Collected data entries
-=-=-
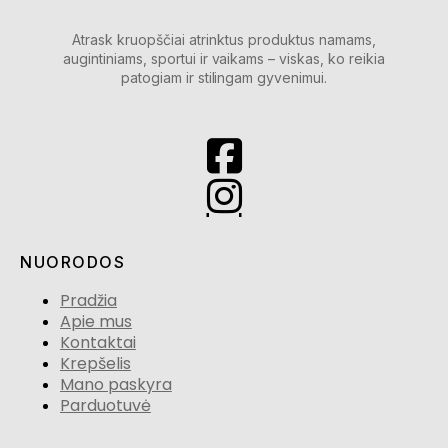
Atrask kruopščiai atrinktus produktus namams,
augintiniams, sportui ir vaikams – viskas, ko reikia
patogiam ir stilingam gyvenimui.
NUORODOS
Pradžia
Apie mus
Kontaktai
Krepšelis
Mano paskyra
Parduotuvė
-=-=-
EXERCISE GOAL:
Can you rewrite the text read from the rows as a JSON list of strings, one string per line and no blank lines, leaving the pictures out of your answer?

ANSWER FOR THIS EXERCISE:
[
  "Atrask kruopščiai atrinktus produktus namams,",
  "augintiniams, sportui ir vaikams – viskas, ko reikia",
  "patogiam ir stilingam gyvenimui.",
  "NUORODOS",
  "Pradžia",
  "Apie mus",
  "Kontaktai",
  "Krepšelis",
  "Mano paskyra",
  "Parduotuvė"
]